投資行動に置き換えてみると、ポジションに含み益が発生すればすぐに決済して利益を確定したくなる一方で、ポジションに含み損が発生したときは、含み損が増えてしまうリスクを負ってでも、損失がゼロになるまで待とうとしてしまうということになるでしょう。

 

私たちがなにも意識せずに感覚的に投資判断をすると、形で損切りを先送りしがちなのです。

 

適切に損切りを行うというのは、決して簡単なことではありません。自分自身の感じ方を理解した上で、意識的に冷静な投資判断を心がけることが大切です。

投資での失敗を回避するための5つのポイント

今回は投資で1,200万円という大きな損失を出してしまった山田さんのエピソードを通じ、投資における失敗の原因について説明してきました。
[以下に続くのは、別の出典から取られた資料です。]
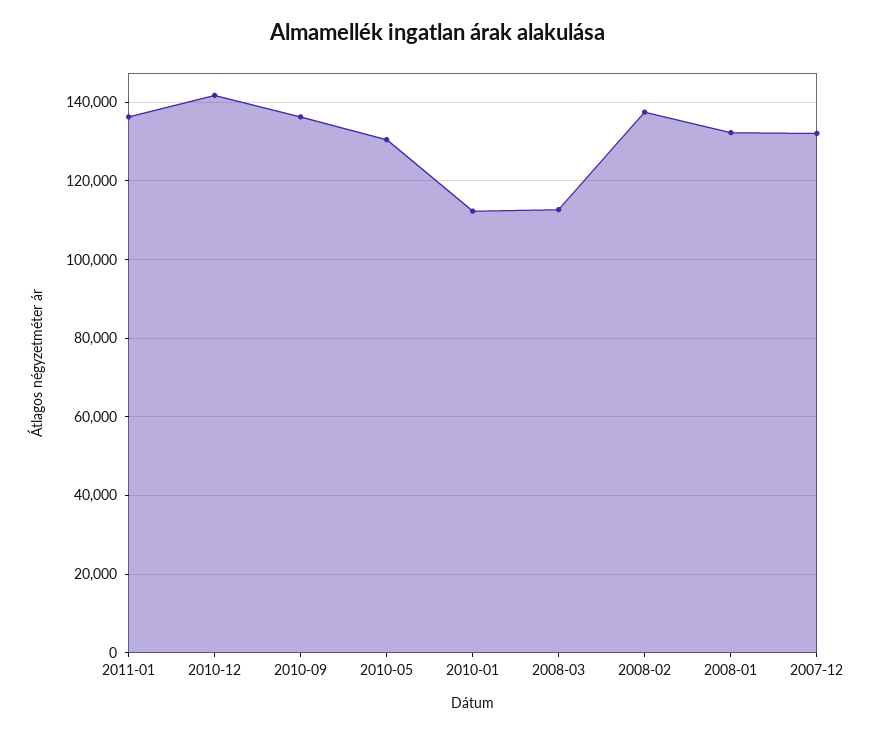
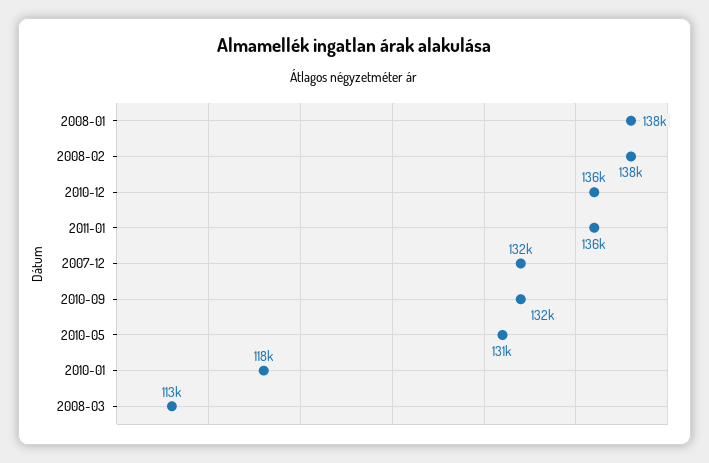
  {
    "2011-01": 136000,
-   "2010-12": 142000,
+   "2010-12": 136000,
-   "2010-09": 136000,
+   "2010-09": 132000,
    "2010-05": 131000,
-   "2010-01": 112000,
+   "2010-01": 118000,
    "2008-03": 113000,
    "2008-02": 138000,
-   "2008-01": 132000,
+   "2008-01": 138000,
    "2007-12": 132000
  }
最後に、投資で大きな失敗をしないために押さえておきたい5つのポイントを紹介します。

 

・損切を先延ばしにしない
プロスペクト理論にもありますが、人は損切りを先延ばしにしやすい性質があります。しかし損切りすべきところでポジションを持ち続けると、損失が大きく膨らんでしまうかもしれません。大きな失敗を避けるためには、適切なタイミングで損切りの判断ができることが非常に大切です。
・一時しのぎの追加入金はしない
レバレッジのかかるFXなどの投資では、強制ロスカットという取り返しのつかない損失の発生からトレーダーを守る仕組みがあります。しかし追加入金をすると、この“安全装置”が上手く作動しなくなります。強制ロスカットの目的を理解して、一時しのぎのために追加入金は行わないようにしましょう。
・特定の相場シナリオを信じすぎない
とくに取引が順調なときはそうですが、自分の相場観に過度に自信を持つことはないでしょうか。しかし、相場に絶対はありません。特定の相場シナリオに固執しすぎると、相場が逆行した時の対応が難しくなります。どんなに自信があっても、相場が想定とは逆方向に進んだときの準備もしっかりしておくようにしてください。
・適切なロット数で取引する
投資で大きな損失を出さないためには、リスクを適切にコントロールすることが大切です。リスクをコントロールするための第一の方法としては、取引数量を調整することが挙げられます。取引を行う際には、相場が逆行した場合の損失金額が許容範囲内に収まるように、取引数量を適切に設定しましょう。
・トレードルールに基づいて行動する
取引をする際には、「どうなったらポジションを持つのか」「どうなったら損切りするのか」「1回の取引における損失はいくらにするか」「ロット数はどう決めるのか」など、トレードルールを明確にしておくことが大切です。大失敗の原因には人間の感覚が関係します。それを排除するためにも、トレードルールに基づいて客観的に行動することを心がけてください。
 

 

投資で成功する上で、大きな失敗をしないことは必要条件といえるでしょう。上記を意識してリスクを抑えながら、安全に長く投資と付き合っていただければと思います。